### Prompt
In the material below, begin at the line that has "<110,75,160,174> (left, top, right, bottom; pixels)", stop after the line that has "92, 174, 122)", and transcribe those lines exactly, without pictures.
***** Entries supplied
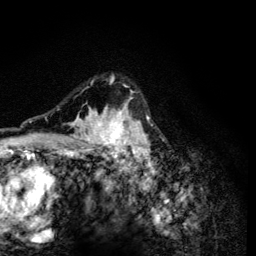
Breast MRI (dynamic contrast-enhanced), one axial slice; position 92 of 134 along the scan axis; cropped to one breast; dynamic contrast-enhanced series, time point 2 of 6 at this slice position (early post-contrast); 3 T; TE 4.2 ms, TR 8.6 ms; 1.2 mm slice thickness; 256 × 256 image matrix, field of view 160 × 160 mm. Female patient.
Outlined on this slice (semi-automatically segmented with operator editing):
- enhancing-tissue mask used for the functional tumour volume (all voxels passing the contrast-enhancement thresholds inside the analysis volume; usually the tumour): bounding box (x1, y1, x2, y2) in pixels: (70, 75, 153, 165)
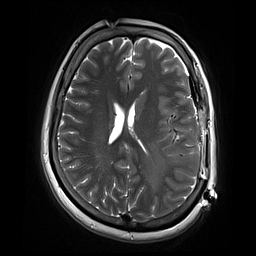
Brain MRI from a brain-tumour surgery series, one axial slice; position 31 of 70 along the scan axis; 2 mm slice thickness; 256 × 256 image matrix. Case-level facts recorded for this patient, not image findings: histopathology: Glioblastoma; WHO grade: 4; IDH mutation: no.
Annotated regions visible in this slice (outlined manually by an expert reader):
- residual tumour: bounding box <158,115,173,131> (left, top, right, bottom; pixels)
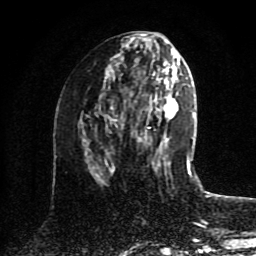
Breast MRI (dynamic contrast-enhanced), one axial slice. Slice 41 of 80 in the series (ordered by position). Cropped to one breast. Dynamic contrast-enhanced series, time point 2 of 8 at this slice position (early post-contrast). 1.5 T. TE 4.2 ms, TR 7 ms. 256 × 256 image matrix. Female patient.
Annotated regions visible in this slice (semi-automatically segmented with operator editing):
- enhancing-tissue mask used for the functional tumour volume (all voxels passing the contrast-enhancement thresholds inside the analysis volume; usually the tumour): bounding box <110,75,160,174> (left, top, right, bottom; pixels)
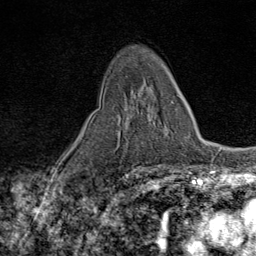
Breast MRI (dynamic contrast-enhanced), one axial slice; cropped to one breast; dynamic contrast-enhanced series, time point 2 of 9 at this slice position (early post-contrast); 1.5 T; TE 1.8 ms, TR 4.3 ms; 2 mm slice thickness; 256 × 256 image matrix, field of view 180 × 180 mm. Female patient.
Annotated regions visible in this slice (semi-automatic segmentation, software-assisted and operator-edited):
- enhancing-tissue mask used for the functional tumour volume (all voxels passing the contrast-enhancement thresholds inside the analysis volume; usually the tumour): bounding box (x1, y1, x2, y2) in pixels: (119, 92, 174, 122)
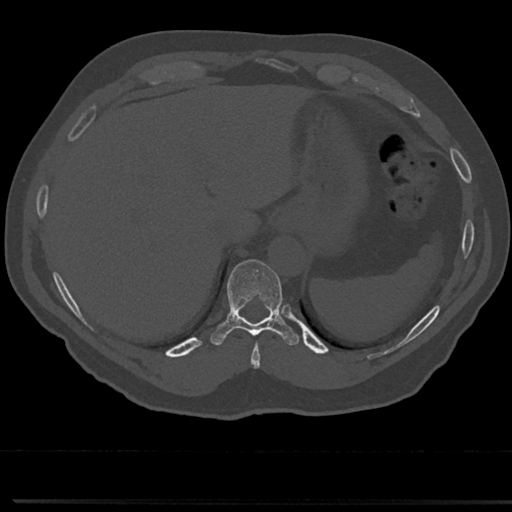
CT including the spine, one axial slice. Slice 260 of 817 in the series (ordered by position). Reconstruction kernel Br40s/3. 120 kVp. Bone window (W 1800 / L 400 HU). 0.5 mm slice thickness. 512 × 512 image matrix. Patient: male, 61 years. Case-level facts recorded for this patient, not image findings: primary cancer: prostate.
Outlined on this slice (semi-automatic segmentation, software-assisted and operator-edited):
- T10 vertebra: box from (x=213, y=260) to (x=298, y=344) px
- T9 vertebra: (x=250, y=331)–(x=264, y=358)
**********
***** Entries supplied
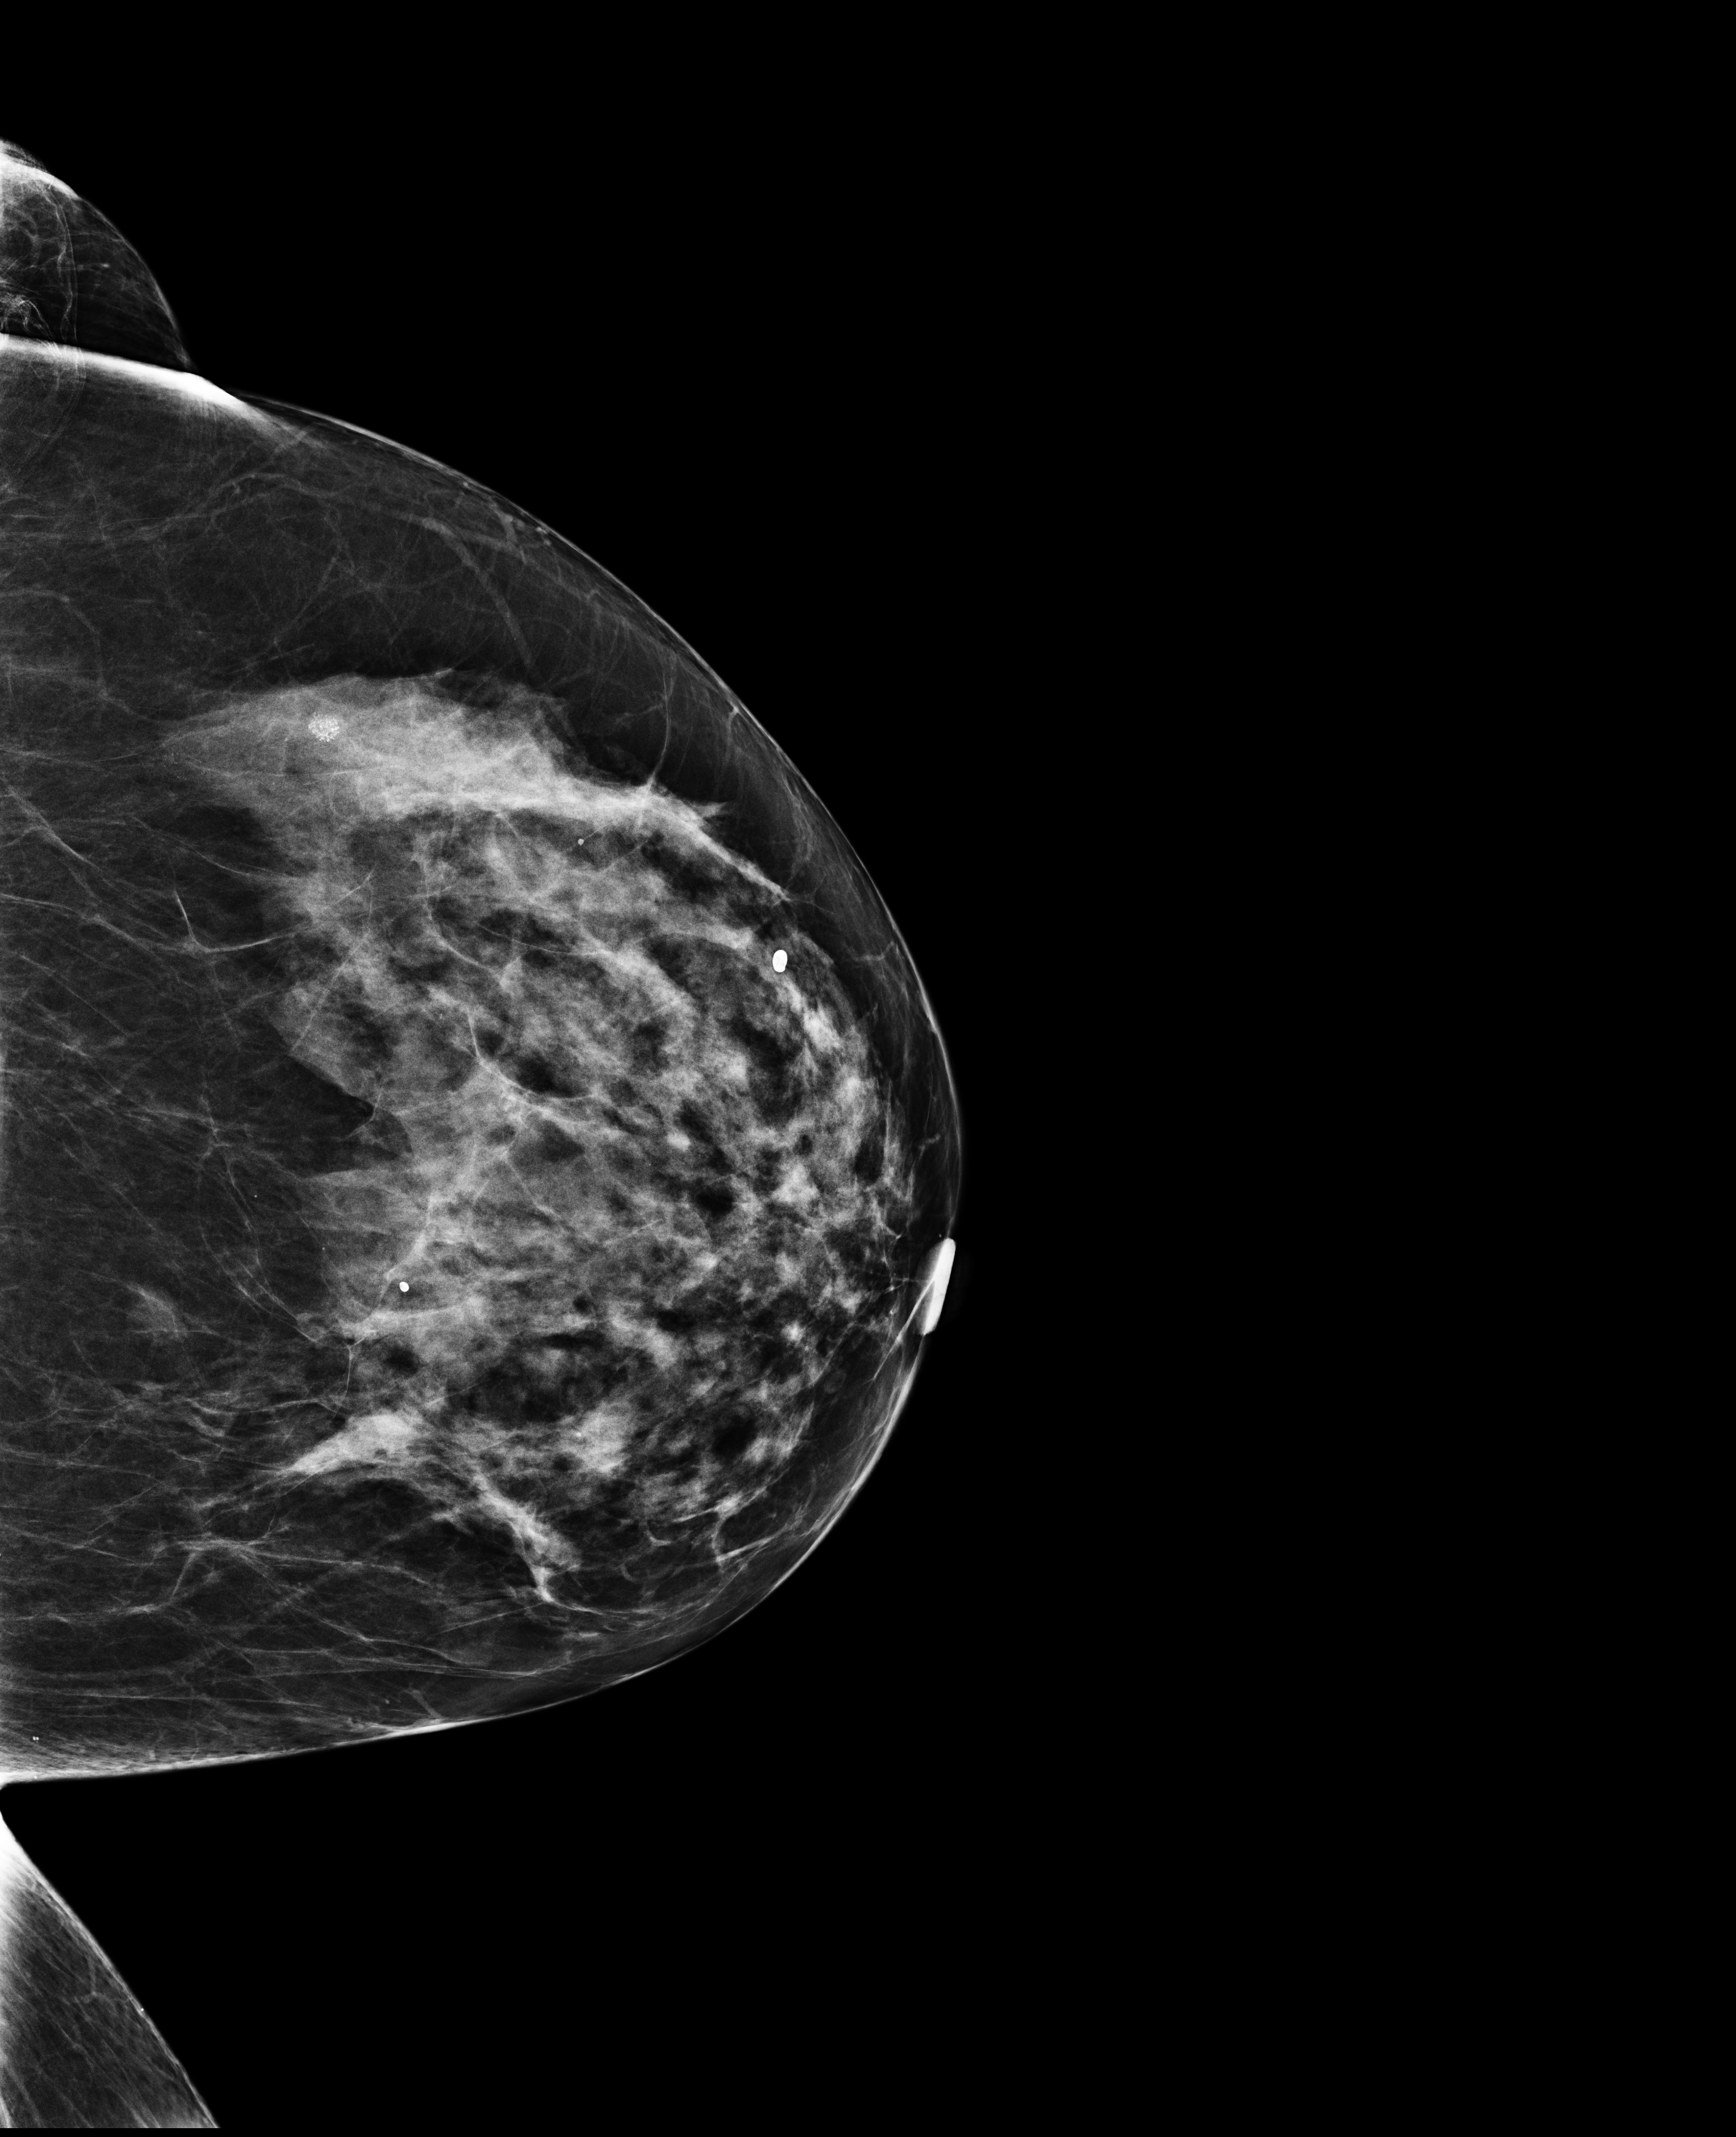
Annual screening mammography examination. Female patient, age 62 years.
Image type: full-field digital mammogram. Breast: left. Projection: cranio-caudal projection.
**********
### Solution to the problem
- enhancing-tissue mask used for the functional tumour volume (all voxels passing the contrast-enhancement thresholds inside the analysis volume; usually the tumour): bounding box <110,75,160,174> (left, top, right, bottom; pixels)
Breast MRI (dynamic contrast-enhanced), one axial slice; cropped to one breast; dynamic contrast-enhanced series, time point 2 of 9 at this slice position (early post-contrast); 1.5 T; TE 1.8 ms, TR 4.3 ms; 2 mm slice thickness; 256 × 256 image matrix, field of view 180 × 180 mm. Female patient.
Annotated regions visible in this slice (semi-automatic segmentation, software-assisted and operator-edited):
- enhancing-tissue mask used for the functional tumour volume (all voxels passing the contrast-enhancement thresholds inside the analysis volume; usually the tumour): bounding box (x1, y1, x2, y2) in pixels: (119, 92, 174, 122)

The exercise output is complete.